La sorveglianza cambia i comportamenti
Anche se non stai facendo nulla di sbagliato, sapere di essere osservato cambia il modo in cui ti comporti. È un fenomeno documentato, noto come chilling effect: sotto sorveglianza, le persone evitano comportamenti perfettamente legali ma percepiti come rischiosi.
Chi è consapevole di essere osservato tende a conformarsi. E una società che si conforma smette di pensare.
Questo vale per i giornalisti che proteggono le fonti, per gli attivisti in regimi autoritari, per chiunque voglia semplicemente esplorare idee senza essere profilato.
I dati di oggi, il contesto di domani
Un altro problema dell’argomento “nulla da nascondere” è che ignora il tempo. I dati raccolti oggi vengono interpretati domani, in contesti che non possiamo prevedere.
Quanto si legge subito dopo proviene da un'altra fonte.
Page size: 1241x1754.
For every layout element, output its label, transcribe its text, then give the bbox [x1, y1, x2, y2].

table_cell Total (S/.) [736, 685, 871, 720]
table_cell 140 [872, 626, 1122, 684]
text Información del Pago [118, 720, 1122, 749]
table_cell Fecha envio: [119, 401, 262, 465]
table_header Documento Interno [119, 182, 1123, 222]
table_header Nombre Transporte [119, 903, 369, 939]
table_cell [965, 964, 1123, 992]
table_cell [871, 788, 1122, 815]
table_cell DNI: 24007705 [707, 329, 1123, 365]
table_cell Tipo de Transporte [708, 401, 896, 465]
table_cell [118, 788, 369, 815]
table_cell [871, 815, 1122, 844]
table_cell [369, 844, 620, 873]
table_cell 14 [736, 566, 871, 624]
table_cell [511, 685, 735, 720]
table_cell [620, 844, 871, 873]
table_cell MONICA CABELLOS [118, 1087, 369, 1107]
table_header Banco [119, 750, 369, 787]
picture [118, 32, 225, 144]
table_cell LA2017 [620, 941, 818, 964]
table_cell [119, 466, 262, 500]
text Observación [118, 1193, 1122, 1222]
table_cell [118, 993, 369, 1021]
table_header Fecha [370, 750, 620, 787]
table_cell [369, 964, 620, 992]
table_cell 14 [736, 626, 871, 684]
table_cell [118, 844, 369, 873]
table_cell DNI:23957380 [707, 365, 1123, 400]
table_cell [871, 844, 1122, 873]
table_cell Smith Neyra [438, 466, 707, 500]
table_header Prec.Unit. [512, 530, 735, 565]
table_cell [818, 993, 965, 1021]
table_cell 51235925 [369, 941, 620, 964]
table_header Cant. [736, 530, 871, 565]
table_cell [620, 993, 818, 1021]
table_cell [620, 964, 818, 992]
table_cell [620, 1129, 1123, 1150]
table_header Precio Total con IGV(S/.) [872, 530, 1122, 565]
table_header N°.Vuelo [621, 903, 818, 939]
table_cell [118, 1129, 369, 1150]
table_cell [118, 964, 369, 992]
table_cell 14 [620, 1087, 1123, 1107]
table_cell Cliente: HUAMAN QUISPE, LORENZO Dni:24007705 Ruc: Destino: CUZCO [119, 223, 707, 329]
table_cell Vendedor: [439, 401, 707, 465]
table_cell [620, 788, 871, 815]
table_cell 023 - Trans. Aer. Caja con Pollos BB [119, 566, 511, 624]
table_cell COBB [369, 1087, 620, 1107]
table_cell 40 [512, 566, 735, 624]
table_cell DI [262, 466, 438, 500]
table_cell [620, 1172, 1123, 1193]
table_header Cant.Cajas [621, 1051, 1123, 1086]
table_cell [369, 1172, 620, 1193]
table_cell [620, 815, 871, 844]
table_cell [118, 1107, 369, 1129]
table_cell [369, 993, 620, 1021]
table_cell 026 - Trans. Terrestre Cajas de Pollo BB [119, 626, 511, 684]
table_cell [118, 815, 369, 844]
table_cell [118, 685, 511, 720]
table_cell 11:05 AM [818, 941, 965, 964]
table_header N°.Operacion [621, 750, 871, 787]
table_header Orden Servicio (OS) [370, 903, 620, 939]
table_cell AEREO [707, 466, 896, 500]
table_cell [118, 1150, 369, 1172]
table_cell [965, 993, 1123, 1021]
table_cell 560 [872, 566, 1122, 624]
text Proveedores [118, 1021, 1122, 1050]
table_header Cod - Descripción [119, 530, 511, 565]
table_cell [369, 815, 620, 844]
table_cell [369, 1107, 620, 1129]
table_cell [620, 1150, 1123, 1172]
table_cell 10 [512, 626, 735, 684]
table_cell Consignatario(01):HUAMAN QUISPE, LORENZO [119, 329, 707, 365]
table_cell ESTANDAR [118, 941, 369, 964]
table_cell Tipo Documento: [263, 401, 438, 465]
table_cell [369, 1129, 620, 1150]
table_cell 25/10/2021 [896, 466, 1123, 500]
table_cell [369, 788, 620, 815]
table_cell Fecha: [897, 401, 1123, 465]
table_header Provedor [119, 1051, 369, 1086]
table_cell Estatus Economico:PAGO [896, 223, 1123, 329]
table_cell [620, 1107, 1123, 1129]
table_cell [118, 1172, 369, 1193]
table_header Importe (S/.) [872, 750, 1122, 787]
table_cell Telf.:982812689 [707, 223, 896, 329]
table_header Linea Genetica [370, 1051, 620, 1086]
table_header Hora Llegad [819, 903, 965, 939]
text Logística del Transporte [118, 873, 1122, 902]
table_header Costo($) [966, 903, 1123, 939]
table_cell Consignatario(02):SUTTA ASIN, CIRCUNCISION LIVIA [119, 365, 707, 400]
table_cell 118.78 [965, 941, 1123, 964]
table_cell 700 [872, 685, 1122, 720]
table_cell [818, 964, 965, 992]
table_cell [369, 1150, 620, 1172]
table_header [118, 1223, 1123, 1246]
Una ricerca su Google che oggi sembra innocua potrebbe essere reinterpretata in un contesto politico diverso.
I governi cambiano. Le leggi cambiano. Le aziende vengono acquisite. I database vengono violati. La privacy non protegge solo dal presente, ma dal futuro.
Non è una questione individuale
La privacy non è solo un diritto personale: è un bene collettivo. Quando tutti accettano la sorveglianza, chi ha bisogno di privacy: giornalisti, dissidenti, minoranze diventa automaticamente sospetto. La privacy funziona solo se è la norma, non l’eccezione.
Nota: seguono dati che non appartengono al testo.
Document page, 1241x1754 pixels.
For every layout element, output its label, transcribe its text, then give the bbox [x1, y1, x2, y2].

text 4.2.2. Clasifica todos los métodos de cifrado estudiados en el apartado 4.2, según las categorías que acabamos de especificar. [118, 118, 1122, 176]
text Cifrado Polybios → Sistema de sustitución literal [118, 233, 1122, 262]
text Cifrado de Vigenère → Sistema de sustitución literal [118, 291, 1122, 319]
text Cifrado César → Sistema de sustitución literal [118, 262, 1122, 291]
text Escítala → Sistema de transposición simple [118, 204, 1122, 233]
Usare strumenti che proteggono la privacy: crittografia end-to-end, browser che non tracciano, email che non profilano non è paranoia. È igiene digitale. E come l’igiene, funziona meglio quando è un’abitudine condivisa.
Cosa puoi fare
Non serve diventare esperti di sicurezza informatica. Bastano pochi passi concreti:
- Usare un browser che rispetta la privacy (Firefox con uBlock Origin, o Tor per i casi più sensibili)
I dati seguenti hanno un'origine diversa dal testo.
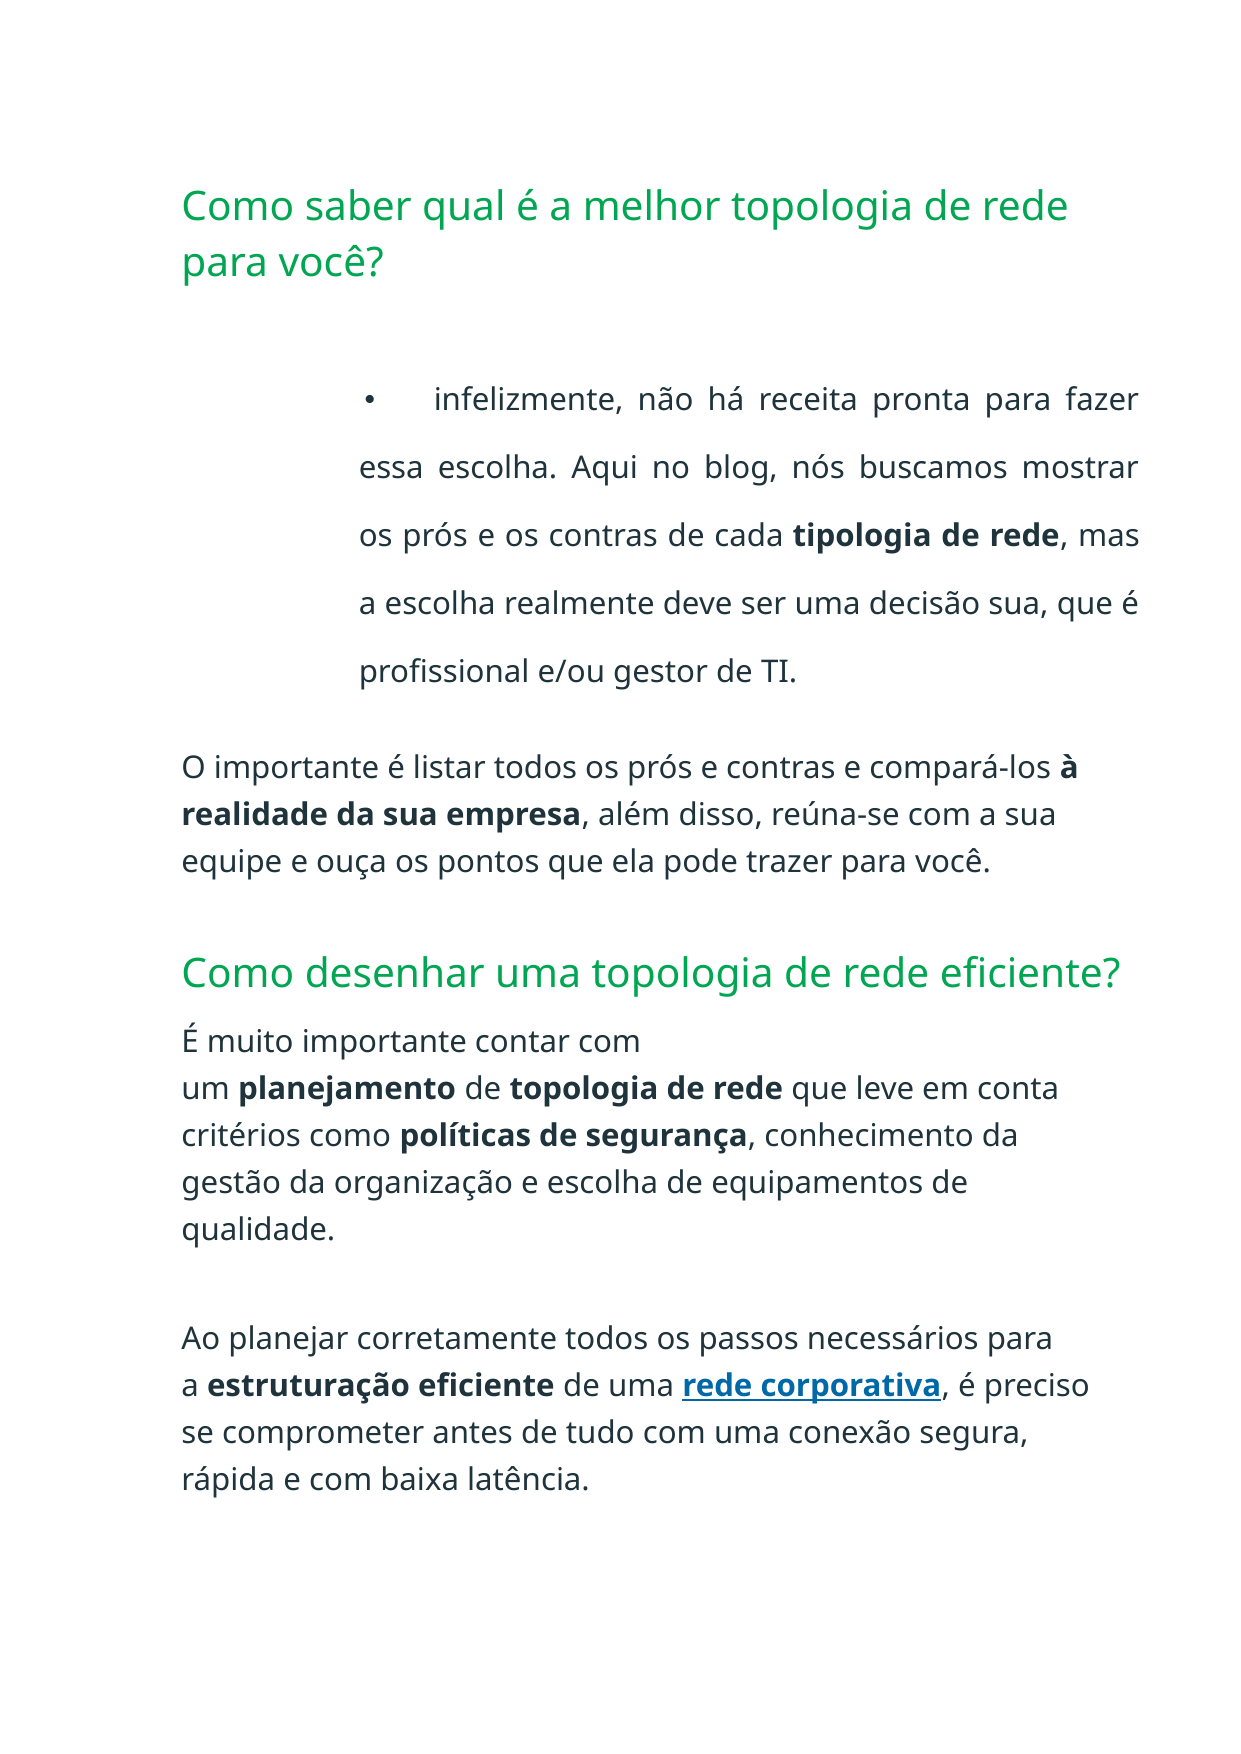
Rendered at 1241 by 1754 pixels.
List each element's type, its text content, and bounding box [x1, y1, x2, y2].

subtitle Como saber qual é a melhor topologia de rede para você? [181, 177, 1122, 288]
text É muito importante contar com um planejamento de topologia de rede que leve em conta critérios como políticas de segurança, conhecimento da gestão da organização e escolha de equipamentos de qualidade. [181, 1015, 1122, 1249]
subtitle Como desenhar uma topologia de rede eficiente? [181, 944, 1122, 999]
text O importante é listar todos os prós e contras e compará-los à realidade da sua empresa, além disso, reúna-se com a sua equipe e ouça os pontos que ela pode trazer para você. [181, 741, 1122, 881]
list infelizmente, não há receita pronta para fazer essa escolha. Aqui no blog, nós buscamos mostrar os prós e os contras de cada tipologia de rede, mas a escolha realmente deve ser uma decisão sua, que é profissional e/ou gestor de TI. [358, 377, 1140, 692]
text Ao planejar corretamente todos os passos necessários para a estruturação eficiente de uma rede corporativa, é preciso se comprometer antes de tudo com uma conexão segura, rápida e com baixa latência. [181, 1312, 1122, 1499]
- Scegliere un provider email che non legge i tuoi messaggi (Proton Mail, Tuta)
- Preferire app di messaggistica con crittografia end-to-end (Signal)
- Usare un gestore di password (Bitwarden)
- Leggere le informative sulla privacy prima di accettarle (sì, davvero)
La privacy non è un lusso per chi ha qualcosa da nascondere. È un diritto di tutti. E come tutti i diritti, va esercitato per non perderlo.